Madeline SchultzShe also points out that parents actually have no obligation to leave their kids anything; in fact, 80 percent of Americans inherit nothing after their parents’ deaths. But where there is a desire to leave something to all of their children (including on-farm and off-farm heirs), life insurance can be another tool to accomplish that.

Two options worth considering

There are many different ways to plan for farm succession, but O’Rourke says two worth considering are creating a “spin-off” operation or a “multiperson” operation.

A spin-off arrangement can result in fewer goal conflicts and joint decisions. “The spin-off operation is used when the farm business is not large enough to support both families, so the younger party creates and develops a separate business and does not draw resources from the parents’ business,” she says.

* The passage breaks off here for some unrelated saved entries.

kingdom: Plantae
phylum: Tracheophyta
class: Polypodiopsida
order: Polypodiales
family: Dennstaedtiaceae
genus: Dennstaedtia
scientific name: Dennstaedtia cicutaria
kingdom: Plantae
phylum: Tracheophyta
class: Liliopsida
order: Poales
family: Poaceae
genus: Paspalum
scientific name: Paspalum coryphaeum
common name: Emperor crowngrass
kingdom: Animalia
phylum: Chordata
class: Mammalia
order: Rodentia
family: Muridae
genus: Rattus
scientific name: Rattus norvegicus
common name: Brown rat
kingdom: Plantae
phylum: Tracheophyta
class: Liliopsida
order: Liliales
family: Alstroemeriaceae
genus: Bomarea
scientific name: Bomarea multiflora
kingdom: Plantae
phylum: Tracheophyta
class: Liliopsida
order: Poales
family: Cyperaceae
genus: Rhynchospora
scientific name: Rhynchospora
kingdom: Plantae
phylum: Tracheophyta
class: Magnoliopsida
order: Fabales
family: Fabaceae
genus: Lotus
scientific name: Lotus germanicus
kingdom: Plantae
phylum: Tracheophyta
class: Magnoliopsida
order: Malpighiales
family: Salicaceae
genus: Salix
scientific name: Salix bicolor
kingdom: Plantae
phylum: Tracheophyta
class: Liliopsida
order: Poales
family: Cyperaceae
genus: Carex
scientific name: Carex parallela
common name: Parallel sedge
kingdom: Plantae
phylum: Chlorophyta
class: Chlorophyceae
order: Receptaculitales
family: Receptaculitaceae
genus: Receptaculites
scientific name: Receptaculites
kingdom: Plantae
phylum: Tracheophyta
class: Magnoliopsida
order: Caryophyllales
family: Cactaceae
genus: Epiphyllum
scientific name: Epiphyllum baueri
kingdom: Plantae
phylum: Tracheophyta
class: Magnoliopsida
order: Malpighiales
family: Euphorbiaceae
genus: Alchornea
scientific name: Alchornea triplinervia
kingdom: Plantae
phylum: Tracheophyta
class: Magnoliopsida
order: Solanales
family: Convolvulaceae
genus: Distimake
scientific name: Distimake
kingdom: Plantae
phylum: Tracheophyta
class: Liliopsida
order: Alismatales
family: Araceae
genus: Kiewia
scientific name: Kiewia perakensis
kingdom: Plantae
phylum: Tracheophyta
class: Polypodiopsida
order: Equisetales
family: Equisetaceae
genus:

If an operation can support more than one family at a time, a multiperson operation may be best. In this type of arrangement, some form of the operating agreement should be put into writing that allows the younger generation to invest, provide management and receive a portion of the income.

For more resources, O’Rourke recommends the transition and estate planning materials available at the Iowa State Ag Decision Maker website (Iowa State University - Ag decision maker).  end mark

PHOTO 1: Ted Matthews, a mental health practitioner with Rural Minnesota Mental Health Support, has helped numerous families having issues when succession planning. Photo by Kelli Boylen.

PHOTO 2: Melissa O’Rourke of Iowa State University Extension often recommends producers looking to transition the farm create a “spin-off” operation or a “multiperson” operation. Photo by Kelli Boylen.

PHOTO 3: Madeline Schultz worked with her parents to help transition their family dairy farm, not to the next generation but to their granddaughter. Photo provided by Madeline Schultz. 

Kelli Boylen is a freelance writer based in northeast Iowa.

Working through the unexpected

Madeline Schultz, Iowa State University Extension and Outreach Women in Ag program manager, worked with her parents to help transition their family dairy farm, not to the next generation but to their granddaughter.

A few years ago, her family began to have farm business meetings. They were learning how to talk through important and sometimes sensitive issues. Then, Schultz’s dad called for an unscheduled family meeting. When the family gathered, Schultz’s dad announced that he was selling the cows. This unexpected decision left several family members in tears.

Assumptions can be harmful to a family business, and Schultz’s family felt the effects of that firsthand. “I assumed my parents wanted their dairy farm business to continue and they wanted to keep living on the farm. I assumed my daughter would have opportunities to grow the dairy farm business for the future,” she says.

The family recognized the need to try again and held another family meeting, then another. “I’m proud of my family for not giving up and learning a new way of managing a multigenerational farm,” Schultz adds. “Even if the farm transition is going poorly, it can get better.”

She notes good decisions and family harmony are worth the hard work of figuring out how to make family farm business meetings successful. They can start simple, such as talking about who is doing what on the farm in the upcoming week. This will make it easier to begin discussing more strategic or long-term decisions. “Start holding family meetings now,” Schultz says. “They take practice.”

Schultz’s family worked things out through compromise and a better understanding of the goals of each family member. They continue to dairy farm and have an eye toward innovations for the future.

“On a multigenerational farm, the different generations often have different values,” Schultz says, explaining one of the common reasons for conflict during transition planning. “The reality is: Personal values and feelings are often just as likely to drive decision-making as is logic and information.”

 

Schultz says talking about future goals, no matter how grand, and recounting the past, including mistakes, opens each generation up to vulnerability, and that can be scary. “When the hopes, dreams and intelligence of each generation are shared and acknowledged, we can create a more cohesive vision for the future of the farm,” she says.